At this point, all records will be redirected to whichever broker hits
max.in.flight.requests.per.connection first and if the producer has low
enough throughput compared to batch.size this will result in no records
being sent to any broker until the failing broker becomes available
again. Effectively this transforms a short broker failure into a cluster
failure. Ideally, we'd rather see all records redirected away from these
brokers rather then too them. 2. Overwhelmed brokers The second edge
case occurs when an individual broker begins under performing and cannot
keep up with the producers. Once the broker hits
max.in.flight.requests.per.connection the producer will begin to
redirecting all records without keys to the broker. This results in a
disproportionate percentage of the cluster load going to the failing
broker and begins a death spiral in which the broker becomes more and
more overwhelmed resulting in the producers redirecting more and more of
the clusters load towards it.Proposed Changes We need a solution which
fixes the interaction between the back pressure mechanism
max.in.flight.requests.per.connection and the sticky partitioner.

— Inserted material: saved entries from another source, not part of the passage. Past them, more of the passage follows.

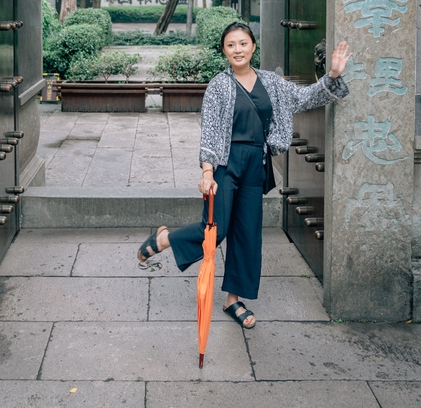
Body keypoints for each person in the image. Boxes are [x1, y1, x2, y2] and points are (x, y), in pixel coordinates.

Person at [137, 22, 351, 329]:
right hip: (225, 164)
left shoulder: (271, 83)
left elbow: (303, 99)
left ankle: (233, 300)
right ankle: (165, 238)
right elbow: (210, 131)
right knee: (216, 229)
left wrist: (331, 75)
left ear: (253, 47)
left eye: (243, 43)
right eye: (231, 45)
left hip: (255, 163)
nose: (238, 50)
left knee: (248, 234)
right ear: (224, 51)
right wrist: (208, 171)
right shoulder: (219, 85)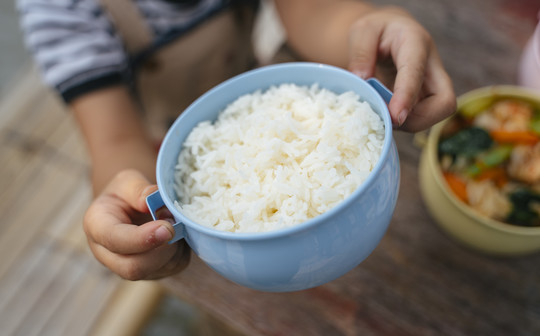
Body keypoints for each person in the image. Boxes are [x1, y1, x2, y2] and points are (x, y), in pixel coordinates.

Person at [17, 0, 456, 281]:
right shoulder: (59, 8)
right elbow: (114, 139)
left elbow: (314, 13)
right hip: (169, 172)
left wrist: (376, 28)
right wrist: (123, 201)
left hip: (273, 105)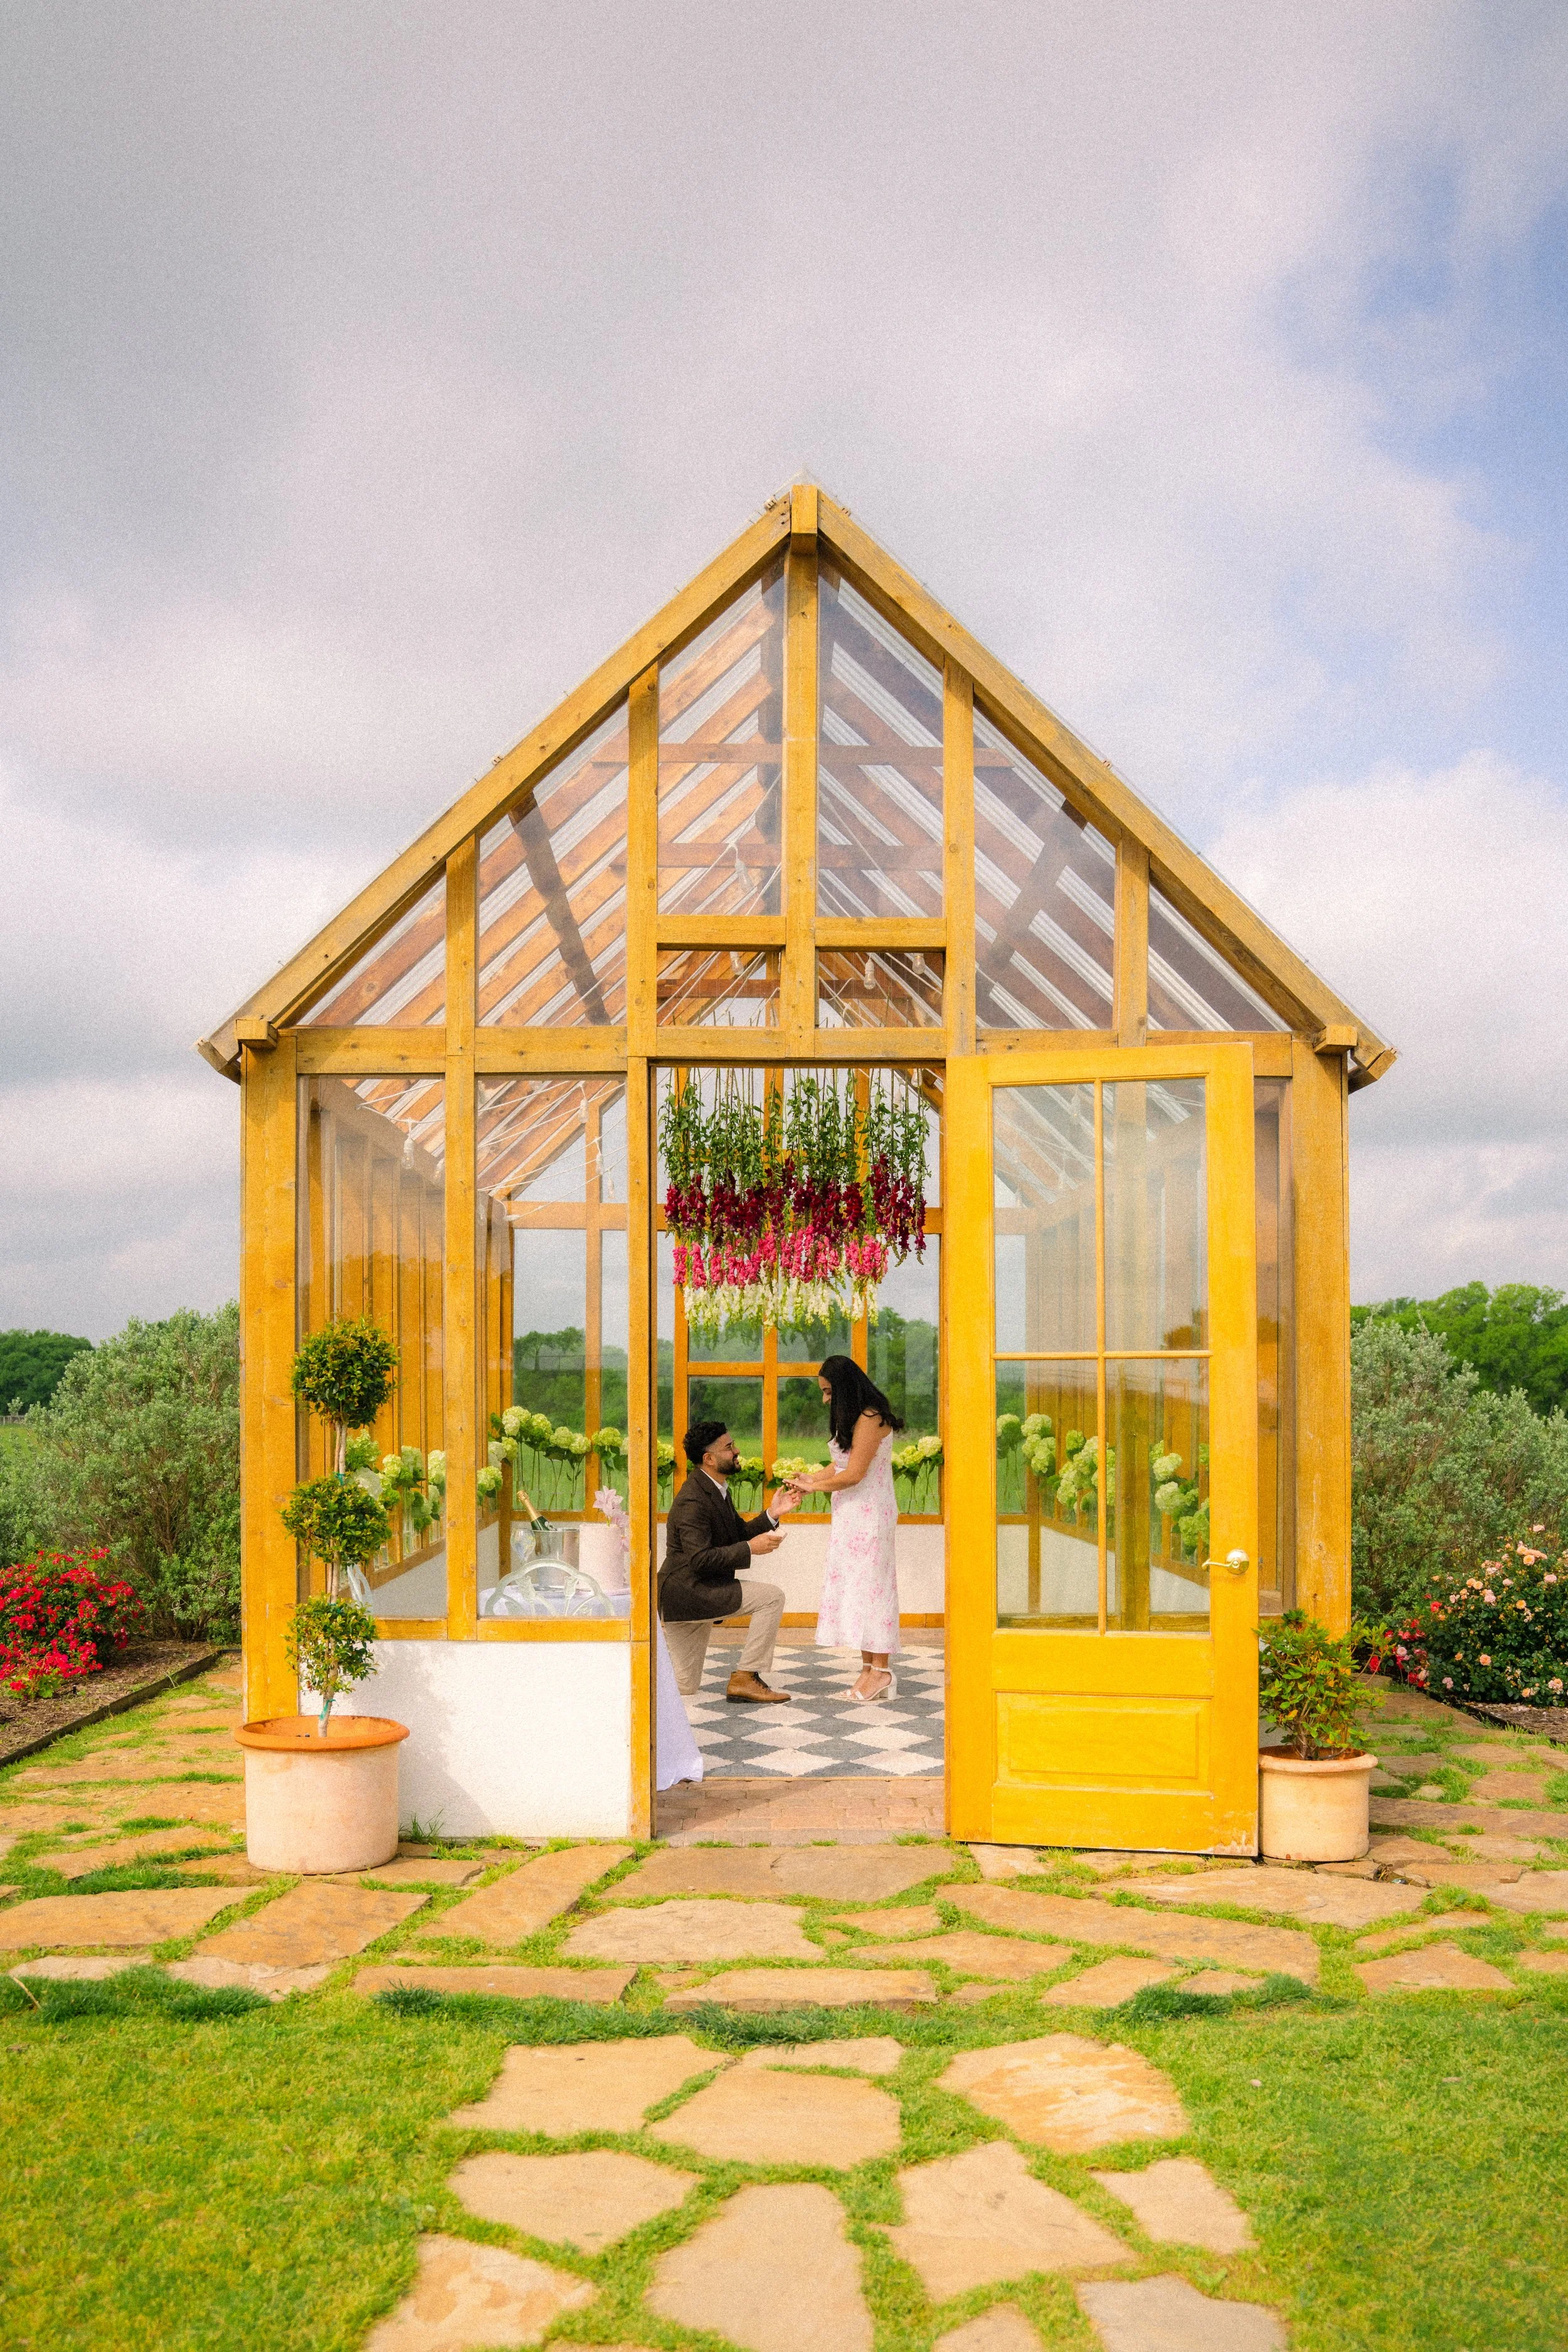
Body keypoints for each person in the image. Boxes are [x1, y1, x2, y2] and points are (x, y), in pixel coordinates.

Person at [659, 1419, 800, 1703]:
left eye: (733, 1444)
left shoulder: (716, 1489)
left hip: (692, 1591)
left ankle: (744, 1678)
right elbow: (700, 1560)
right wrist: (750, 1548)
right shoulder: (693, 1500)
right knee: (772, 1598)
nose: (736, 1451)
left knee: (683, 1686)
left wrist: (772, 1514)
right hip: (689, 1592)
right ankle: (745, 1678)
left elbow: (736, 1534)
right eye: (729, 1447)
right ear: (709, 1459)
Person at [790, 1355, 904, 1702]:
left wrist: (813, 1488)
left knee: (875, 1589)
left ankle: (882, 1671)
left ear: (844, 1388)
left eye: (828, 1392)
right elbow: (840, 1464)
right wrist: (809, 1478)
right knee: (860, 1589)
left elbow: (855, 1475)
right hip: (852, 1515)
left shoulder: (871, 1418)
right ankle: (869, 1669)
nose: (825, 1399)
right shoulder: (858, 1418)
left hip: (871, 1516)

My current thought is we should remove partitions associated with
brokers which have hit max.in.flight.requests.per.connection from the
available choices for the sticky partitioners. Once they are below
max.in.flight.requests.per.connection they'd then be added back into the
available partition list.
My one concern is that this could cause further edge case behavior for
producers with small values of linger.ms. In particular I could see a
scenario in which the producer hits
max.in.flight.requests.per.connection for all brokers and then blocks on
send() until a request returns rather then building up a new batch. It's
possible (I'd need to investigate the send loop further) the producer
could create a new batch as soon as a request arrives, add a single
record to it and immediately send it then block on send() again. This
would result in the producer doing near to no batching and limiting it's
throughput drastically.
If this is the case, I figure we can allow the sticky partitioner to use
all partitions if all brokers are at
max.in.flight.requests.per.connection. In such a case it would add
records to a single partition until a request completed or it hit
batch.size and then picked a new partition at random.
Feedback
Before writing a KIP I'd love to hear peoples feedback, alternatives and
concerns.
Regards,
Evelyn.